Así pues, ¿cuáles son o en qué consisten exactamente estos nuevos empleos? Un informe reciente que compara el empleo en EE. UU. entre 1910 y 2000 ofrece ejemplos claros (y observo que muy similares a los del Reino Unido). A lo largo del último siglo, el número de trabajadores empleados en el servicio doméstico, en la industria y en el sector agrícola se ha reducido drásticamente. Al mismo tiempo, «los trabajadores profesionales, directivos, administrativos, comerciales y de servicios» se triplicaron, pasando «de una cuarta parte a tres cuartas partes del empleo total». En otras palabras, los empleos productivos, tal y como se predijo, se han automatizado en gran medida (incluso si se cuenta a los trabajadores industriales a nivel global, incluidas las masas trabajadoras de India y China, dichos trabajadores siguen sin ser un porcentaje tan grande de la población mundial como solían ser).
Pero, en lugar de permitir una reducción masiva de las horas de trabajo para liberar a la población mundial y que esta pueda dedicarse a sus propios proyectos, placeres, visiones e
ideas, hemos asistido a la expansión no tanto del sector «servicios» como del sector administrativo, hasta la creación de industrias completamente nuevas como los servicios financieros o el telemarketing, o la expansión sin precedentes de sectores como el derecho corporativo, la administración académica y sanitaria, los recursos humanos y las relaciones públicas. Y estas cifras ni siquiera reflejan a todas aquellas personas cuya labor consiste en proporcionar apoyo administrativo, técnico o de seguridad a estas industrias, ni tampoco a las que integran toda la serie de industrias auxiliares (bañar perros, repartir pizzas a domicilio toda la noche) que solo existen porque los demás trabajadores se dedican a trabajar en las otras. Esto es lo que propongo llamar «trabajos de mierda».
Es como si alguien se inventara trabajos sin sentido únicamente para mantenernos ocupados. Y aquí, precisamente, radica el misterio, ya que, en el capitalismo, esto es exactamente lo que se supone que no debe ocurrir. Claro, en los viejos estados socialistas ineficientes como la Unión Soviética, donde el empleo se consideraba tanto un derecho como un deber sagrado, el sistema se encargaba de crear tantos puestos de trabajo como fuera necesario (por eso en los grandes almacenes soviéticos hacían falta tres dependientes para vender un trozo de carne). Pero, por supuesto, este es el tipo de problema que se supone que soluciona la competencia del mercado. Según la teoría económica, al menos, lo último que va a hacer una empresa con ánimo de lucro es despilfarrar dinero en trabajadores que realmente no necesita. Pues esto es lo que, de algún modo, ocurre.

- _Datos proporcionados_:
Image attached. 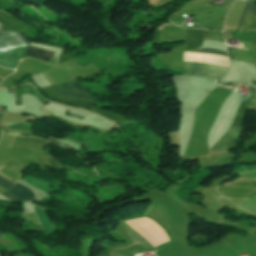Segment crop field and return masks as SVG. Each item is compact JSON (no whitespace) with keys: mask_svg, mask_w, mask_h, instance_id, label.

- _Consigna A_:
Reproduce el fragmento sobre los nuevos empleos empezando en "Así pues, ¿cuáles" y terminando en "como solían ser).", pero cambia "drásticamente" por "considerablemente".
- _Consigna B_:
Según el fragmento sobre los nuevos empleos, ¿entre qué años compara el empleo en EE. UU. el informe citado?
- _Consigna C_:
Prosigue el fragmento sobre los trabajos sin sentido a partir de su última oración.

- _Respuesta A_:
Así pues, ¿cuáles son o en qué consisten exactamente estos nuevos empleos? Un informe reciente que compara el empleo en EE. UU. entre 1910 y 2000 ofrece ejemplos claros (y observo que muy similares a los del Reino Unido). A lo largo del último siglo, el número de trabajadores empleados en el servicio doméstico, en la industria y en el sector agrícola se ha reducido considerablemente. Al mismo tiempo, «los trabajadores profesionales, directivos, administrativos, comerciales y de servicios» se triplicaron, pasando «de una cuarta parte a tres cuartas partes del empleo total». En otras palabras, los empleos productivos, tal y como se predijo, se han automatizado en gran medida (incluso si se cuenta a los trabajadores industriales a nivel global, incluidas las masas trabajadoras de India y China, dichos trabajadores siguen sin ser un porcentaje tan grande de la población mundial como solían ser).

- _Respuesta B_:
Entre 1910 y 2000.

- _Respuesta C_:
Aunque las empresas reduzcan sus plantillas de forma despiadada, los despidos y las reducciones de plantilla recaen invariablemente sobre esa clase de personas que realmente fabrican, mueven, arreglan y mantienen las cosas. A través de alguna extraña alquimia que nadie puede explicar, el número de asalariados que se dedican a llevar papeles de aquí para allá parece aumentar, y cada vez más empleados se encuentran —de manera no muy diferente a la de aquellos trabajadores soviéticos— trabajando 40 o incluso 50 horas semanales sobre el papel, pero en realidad trabajando quince, tal y como predijo Keynes, ya que el resto de su tiempo lo dedican a organizar seminarios de motivación, actualizar sus perfiles de Facebook o descargar series.
Está claro que la respuesta no es económica: es moral y política. La clase dominante se ha dado cuenta de que una población feliz y productiva con tiempo libre en sus manos es un peligro mortal
(pensemos en lo que empezó a ocurrir cuando esto empezó vislumbrarse en los años 60). Y, por otra parte, les resulta extraordinariamente conveniente la creencia de que el trabajo es un valor moral en sí mismo, y que cualquiera que no esté dispuesto a someterse a algún tipo de disciplina laboral intensa durante la mayor parte de sus horas de vigilia no merece nada.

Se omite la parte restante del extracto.